## Task details
Scan the material below for the string "העיכול". Report every line that has it.

## Records for this task
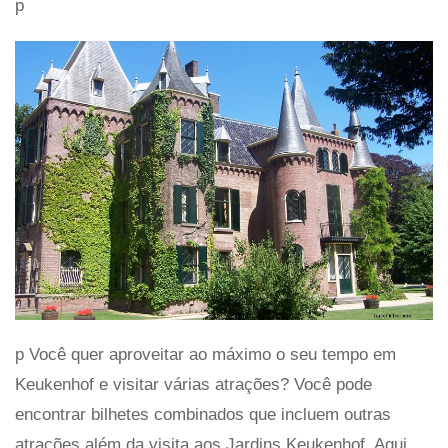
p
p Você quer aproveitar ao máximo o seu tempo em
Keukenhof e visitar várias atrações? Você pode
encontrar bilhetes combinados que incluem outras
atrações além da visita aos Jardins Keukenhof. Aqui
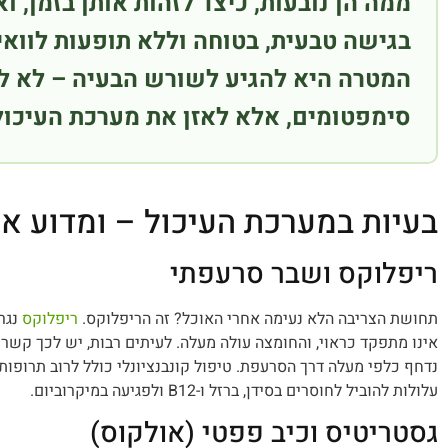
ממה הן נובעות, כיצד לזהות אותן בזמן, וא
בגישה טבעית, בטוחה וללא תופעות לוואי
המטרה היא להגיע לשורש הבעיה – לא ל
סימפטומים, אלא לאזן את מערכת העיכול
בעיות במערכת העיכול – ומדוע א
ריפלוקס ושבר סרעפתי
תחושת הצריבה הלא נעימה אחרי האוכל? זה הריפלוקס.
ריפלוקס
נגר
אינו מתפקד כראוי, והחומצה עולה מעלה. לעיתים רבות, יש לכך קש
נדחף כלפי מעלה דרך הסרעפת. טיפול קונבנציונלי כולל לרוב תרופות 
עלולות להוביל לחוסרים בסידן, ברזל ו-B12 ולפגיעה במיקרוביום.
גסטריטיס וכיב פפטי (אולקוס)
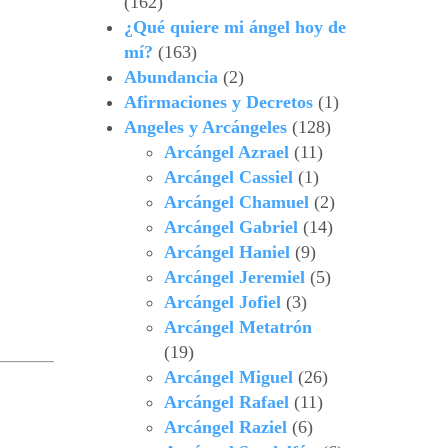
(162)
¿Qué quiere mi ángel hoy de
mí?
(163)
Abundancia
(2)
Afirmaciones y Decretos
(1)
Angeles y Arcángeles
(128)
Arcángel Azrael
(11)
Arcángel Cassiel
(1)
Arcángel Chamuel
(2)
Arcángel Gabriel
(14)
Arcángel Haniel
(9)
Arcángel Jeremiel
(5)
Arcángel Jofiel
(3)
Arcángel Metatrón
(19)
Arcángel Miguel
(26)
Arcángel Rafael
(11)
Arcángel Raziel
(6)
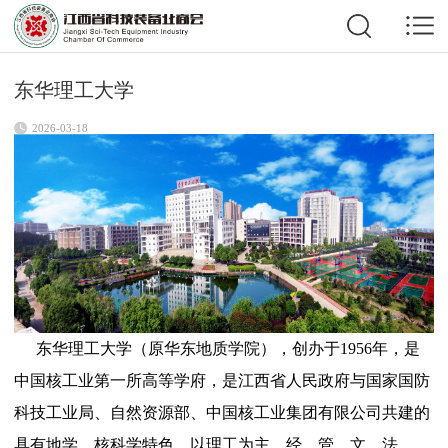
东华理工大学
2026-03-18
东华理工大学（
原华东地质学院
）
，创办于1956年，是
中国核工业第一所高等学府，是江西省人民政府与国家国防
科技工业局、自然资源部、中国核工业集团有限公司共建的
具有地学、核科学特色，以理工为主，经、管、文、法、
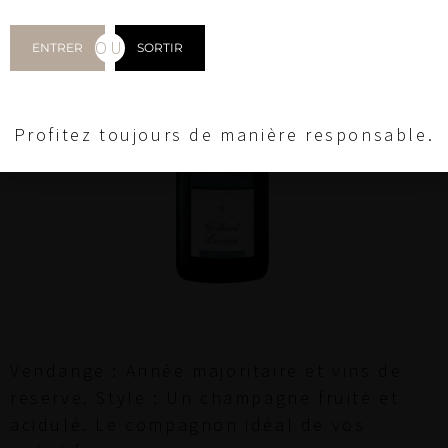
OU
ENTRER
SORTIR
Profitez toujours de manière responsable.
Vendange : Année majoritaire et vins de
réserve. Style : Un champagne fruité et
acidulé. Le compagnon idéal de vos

## Answer section
סימפטומים, אלא לאזן את מערכת העיכול
בעיות במערכת העיכול – ומדוע א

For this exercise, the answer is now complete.